He joined LTU as an adjunct professor in 2017 and in 2019 became a full-time professor teaching such courses as fundamentals of programming for business, database systems, web design, data mining, and human-computer interaction.
His current research projects involve finding solutions to a workflow task scheduling problem and, additionally, detecting COVID-19 infection from chest x-ray images. While the two projects are seemingly unrelated, he found the answers to both using AI.
For his PhD dissertation, Mousavi Mojab was, and still is, interested in how we can determine a near-optimal solution to the workflow scheduling problem. Involved are the constraints of time and money. Let’s say someone needs to complete a specific task within a specific timeframe, and in a cost-effective manner, but they don’t want to buy a computer. Mousavi Mojab applied evolutionary algorithms to search for the best solution within a reasonable planning time to allocate tasks to appropriate cloud resources for execution.
Specifically, he and his coresearchers introduced an innovative fitness function that combines the time and monetary cost of a workflow to schedule them. The results of this research were presented and published at the 2019 IEEE Fifth International Conference on Big Data Computing Service and Applications (BigDataService). Right now, Mousavi Mojab is working on the optimization of workflow scheduling in a cloud environment using his recently proposed algorithm Epistocracy. The algorithm is a novel evolutionary method for solving complex optimization problems.
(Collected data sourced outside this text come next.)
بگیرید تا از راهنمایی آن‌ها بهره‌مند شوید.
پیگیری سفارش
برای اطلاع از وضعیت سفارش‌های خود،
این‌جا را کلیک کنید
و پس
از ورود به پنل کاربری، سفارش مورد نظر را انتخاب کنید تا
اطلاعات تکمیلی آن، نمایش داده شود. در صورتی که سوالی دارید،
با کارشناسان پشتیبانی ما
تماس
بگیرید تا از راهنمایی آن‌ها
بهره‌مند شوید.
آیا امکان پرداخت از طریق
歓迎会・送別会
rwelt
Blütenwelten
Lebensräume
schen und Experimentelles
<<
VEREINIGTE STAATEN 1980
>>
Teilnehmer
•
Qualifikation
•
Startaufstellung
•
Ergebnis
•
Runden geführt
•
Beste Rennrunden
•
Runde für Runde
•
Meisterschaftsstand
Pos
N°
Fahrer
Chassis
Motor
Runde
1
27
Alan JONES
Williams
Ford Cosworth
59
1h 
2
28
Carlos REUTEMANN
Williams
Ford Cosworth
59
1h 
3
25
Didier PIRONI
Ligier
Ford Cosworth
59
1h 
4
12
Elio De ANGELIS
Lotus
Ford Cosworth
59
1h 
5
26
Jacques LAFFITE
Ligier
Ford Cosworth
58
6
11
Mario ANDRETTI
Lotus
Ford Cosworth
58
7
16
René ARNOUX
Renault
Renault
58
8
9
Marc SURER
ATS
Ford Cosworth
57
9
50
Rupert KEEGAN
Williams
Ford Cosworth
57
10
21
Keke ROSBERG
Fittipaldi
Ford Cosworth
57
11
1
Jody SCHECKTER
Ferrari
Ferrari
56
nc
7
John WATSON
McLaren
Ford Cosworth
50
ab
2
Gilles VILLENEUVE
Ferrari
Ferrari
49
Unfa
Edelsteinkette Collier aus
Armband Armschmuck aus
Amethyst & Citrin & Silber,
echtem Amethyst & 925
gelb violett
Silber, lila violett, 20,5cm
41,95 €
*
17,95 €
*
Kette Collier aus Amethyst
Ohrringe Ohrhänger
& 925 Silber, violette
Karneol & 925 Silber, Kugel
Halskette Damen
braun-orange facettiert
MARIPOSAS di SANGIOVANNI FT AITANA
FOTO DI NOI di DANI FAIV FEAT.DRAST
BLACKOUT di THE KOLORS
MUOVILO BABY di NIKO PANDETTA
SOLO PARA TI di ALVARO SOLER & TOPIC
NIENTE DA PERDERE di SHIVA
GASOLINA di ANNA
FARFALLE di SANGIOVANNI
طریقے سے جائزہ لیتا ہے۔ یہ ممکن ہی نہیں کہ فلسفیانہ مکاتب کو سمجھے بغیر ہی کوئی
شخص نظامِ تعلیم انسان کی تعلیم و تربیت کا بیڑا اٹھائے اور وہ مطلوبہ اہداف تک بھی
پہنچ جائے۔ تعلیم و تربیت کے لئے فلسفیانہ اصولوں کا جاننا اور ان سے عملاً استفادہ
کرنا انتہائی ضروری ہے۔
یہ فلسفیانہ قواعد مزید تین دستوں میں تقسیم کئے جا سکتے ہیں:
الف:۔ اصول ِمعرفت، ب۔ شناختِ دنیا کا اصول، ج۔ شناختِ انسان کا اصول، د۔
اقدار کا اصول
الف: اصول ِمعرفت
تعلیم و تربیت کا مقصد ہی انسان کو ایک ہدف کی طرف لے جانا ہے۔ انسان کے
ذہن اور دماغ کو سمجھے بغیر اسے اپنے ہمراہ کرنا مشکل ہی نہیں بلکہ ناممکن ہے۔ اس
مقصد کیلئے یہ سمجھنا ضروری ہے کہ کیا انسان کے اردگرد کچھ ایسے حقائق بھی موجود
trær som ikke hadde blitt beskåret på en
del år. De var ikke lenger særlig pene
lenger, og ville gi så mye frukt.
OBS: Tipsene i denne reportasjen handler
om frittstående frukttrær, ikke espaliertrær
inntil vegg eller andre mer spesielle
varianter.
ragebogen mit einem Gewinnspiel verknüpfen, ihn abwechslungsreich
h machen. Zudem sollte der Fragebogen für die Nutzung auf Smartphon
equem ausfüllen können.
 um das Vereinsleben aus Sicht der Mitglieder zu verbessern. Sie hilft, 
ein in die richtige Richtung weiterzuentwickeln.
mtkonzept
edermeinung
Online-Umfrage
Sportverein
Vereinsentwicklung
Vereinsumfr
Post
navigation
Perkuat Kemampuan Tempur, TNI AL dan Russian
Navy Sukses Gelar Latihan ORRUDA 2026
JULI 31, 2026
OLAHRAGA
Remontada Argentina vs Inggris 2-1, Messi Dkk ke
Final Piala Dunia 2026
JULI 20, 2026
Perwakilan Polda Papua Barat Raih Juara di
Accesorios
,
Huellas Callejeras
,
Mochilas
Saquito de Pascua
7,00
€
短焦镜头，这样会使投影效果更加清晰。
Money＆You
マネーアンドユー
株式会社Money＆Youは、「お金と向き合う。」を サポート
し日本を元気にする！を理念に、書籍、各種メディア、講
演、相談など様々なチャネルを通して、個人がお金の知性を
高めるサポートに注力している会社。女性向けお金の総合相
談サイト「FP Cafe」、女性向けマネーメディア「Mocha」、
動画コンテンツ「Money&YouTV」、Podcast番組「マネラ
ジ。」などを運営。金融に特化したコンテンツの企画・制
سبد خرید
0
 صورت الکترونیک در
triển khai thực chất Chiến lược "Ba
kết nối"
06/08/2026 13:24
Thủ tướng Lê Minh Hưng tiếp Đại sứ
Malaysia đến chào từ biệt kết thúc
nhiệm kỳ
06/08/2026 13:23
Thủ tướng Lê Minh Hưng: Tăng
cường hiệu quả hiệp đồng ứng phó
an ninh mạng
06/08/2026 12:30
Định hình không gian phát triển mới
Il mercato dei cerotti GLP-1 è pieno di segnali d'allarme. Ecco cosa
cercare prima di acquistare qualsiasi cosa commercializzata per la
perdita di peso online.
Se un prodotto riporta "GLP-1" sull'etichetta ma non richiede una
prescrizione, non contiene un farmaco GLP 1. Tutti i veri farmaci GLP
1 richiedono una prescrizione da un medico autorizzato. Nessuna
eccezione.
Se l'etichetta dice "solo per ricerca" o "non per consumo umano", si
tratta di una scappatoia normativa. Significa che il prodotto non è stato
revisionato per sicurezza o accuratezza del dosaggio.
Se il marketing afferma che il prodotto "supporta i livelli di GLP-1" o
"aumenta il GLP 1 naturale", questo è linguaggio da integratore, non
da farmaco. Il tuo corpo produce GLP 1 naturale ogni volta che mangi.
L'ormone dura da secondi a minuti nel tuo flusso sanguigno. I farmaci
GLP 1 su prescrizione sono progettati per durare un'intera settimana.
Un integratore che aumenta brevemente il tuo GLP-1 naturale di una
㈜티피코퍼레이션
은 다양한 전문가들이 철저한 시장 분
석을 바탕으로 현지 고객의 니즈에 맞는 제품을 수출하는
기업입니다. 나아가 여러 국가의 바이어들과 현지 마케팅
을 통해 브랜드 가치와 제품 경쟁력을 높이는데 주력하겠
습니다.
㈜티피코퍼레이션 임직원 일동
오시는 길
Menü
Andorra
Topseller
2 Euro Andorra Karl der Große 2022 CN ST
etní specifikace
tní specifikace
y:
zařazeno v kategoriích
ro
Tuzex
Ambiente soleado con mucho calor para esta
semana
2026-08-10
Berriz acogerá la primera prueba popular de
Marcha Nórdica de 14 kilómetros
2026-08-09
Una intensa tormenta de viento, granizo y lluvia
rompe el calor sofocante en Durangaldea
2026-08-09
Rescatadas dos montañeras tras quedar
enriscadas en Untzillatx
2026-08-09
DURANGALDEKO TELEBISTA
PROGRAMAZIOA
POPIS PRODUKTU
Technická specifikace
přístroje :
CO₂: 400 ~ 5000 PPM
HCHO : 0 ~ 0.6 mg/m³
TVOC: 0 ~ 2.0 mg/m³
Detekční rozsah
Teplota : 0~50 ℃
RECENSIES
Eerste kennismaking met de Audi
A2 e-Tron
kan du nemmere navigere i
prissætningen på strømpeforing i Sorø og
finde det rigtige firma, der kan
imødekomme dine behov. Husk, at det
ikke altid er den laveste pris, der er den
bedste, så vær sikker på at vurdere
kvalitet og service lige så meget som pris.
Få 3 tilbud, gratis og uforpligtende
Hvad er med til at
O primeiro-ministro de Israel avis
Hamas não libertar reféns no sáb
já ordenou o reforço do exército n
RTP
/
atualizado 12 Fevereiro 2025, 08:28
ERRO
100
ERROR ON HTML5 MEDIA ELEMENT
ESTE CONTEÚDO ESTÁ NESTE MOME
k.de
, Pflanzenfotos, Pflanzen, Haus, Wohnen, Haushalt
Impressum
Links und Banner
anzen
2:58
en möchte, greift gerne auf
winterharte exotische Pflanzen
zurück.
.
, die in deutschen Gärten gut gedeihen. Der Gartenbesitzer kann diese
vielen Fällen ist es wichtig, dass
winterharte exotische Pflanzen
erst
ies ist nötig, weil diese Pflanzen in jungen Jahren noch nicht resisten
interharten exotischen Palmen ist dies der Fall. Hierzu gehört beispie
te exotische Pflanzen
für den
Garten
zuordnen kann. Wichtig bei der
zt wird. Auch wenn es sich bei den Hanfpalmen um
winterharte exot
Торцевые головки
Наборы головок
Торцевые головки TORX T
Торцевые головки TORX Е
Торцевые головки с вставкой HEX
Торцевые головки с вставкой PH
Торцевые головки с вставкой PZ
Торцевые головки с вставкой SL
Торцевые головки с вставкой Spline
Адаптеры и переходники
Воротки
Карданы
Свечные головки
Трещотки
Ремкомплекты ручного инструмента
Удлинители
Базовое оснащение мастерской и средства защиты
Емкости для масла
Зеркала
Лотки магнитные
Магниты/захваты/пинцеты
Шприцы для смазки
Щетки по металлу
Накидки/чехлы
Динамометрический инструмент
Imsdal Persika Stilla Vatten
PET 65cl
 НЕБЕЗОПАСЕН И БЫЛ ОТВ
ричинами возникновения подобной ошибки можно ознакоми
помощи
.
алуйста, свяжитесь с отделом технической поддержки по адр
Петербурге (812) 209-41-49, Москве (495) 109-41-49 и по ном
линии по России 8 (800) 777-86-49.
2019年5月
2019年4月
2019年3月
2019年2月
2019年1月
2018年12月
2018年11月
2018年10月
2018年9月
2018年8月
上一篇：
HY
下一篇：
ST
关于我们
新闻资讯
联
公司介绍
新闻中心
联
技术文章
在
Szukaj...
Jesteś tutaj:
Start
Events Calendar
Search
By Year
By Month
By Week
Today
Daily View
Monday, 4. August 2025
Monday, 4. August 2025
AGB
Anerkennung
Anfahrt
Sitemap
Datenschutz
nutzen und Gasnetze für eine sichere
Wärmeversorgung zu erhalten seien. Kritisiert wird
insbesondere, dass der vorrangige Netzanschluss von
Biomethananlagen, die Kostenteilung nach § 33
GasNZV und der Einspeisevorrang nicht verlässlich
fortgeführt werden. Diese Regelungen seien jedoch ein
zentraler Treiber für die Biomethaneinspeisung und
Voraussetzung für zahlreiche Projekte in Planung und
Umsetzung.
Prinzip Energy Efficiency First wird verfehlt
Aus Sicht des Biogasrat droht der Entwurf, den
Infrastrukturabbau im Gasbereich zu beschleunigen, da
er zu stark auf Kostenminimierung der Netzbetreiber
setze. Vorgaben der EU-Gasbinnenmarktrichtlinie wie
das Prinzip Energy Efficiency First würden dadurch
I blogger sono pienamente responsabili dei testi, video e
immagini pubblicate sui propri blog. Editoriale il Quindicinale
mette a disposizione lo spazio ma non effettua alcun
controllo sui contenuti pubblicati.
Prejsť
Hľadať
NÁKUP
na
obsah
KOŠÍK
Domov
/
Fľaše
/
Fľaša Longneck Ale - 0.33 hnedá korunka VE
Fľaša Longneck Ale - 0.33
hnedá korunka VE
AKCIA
Mousavi Mojab has also applied his Epistocracy algorithm to build and optimize an AI model called “EpistoNet” to detect Covid-19 infection from chest X-ray images. He explained the importance of his research this way: “The diagnosis of COVID-19 from radiograph images is a massive challenge that requires high expertise and dedicated knowledge. We do have a computer that can take an x-ray of the lungs, and with 95 percent accuracy, identify the presence of COVID-19 infection.”
“EpistoNet” has been trained on 2,500 images from Henry Ford Hospital. “We ‘trained’ a predictive model that was composed of sub-models that have been effectively optimized for maximum performance,” he said, adding: “In all evolutionary algorithms, we’re generating different random solutions to a problem, then using an objective function, we sort the solutions based on their performance. We then take the optimal solution and apply it.”
He’s in the process of testing whether Epistocracy performs better than other algorithms. This research was peer-reviewed and published in volume 11 of the prestigious Scientific Reports, one of the respected Springer Nature publications. “Like any other scientific discipline, computer science starts with a hypothesis and seeks to prove it. I’m excited with our results so far,” Mousavi Mojab said.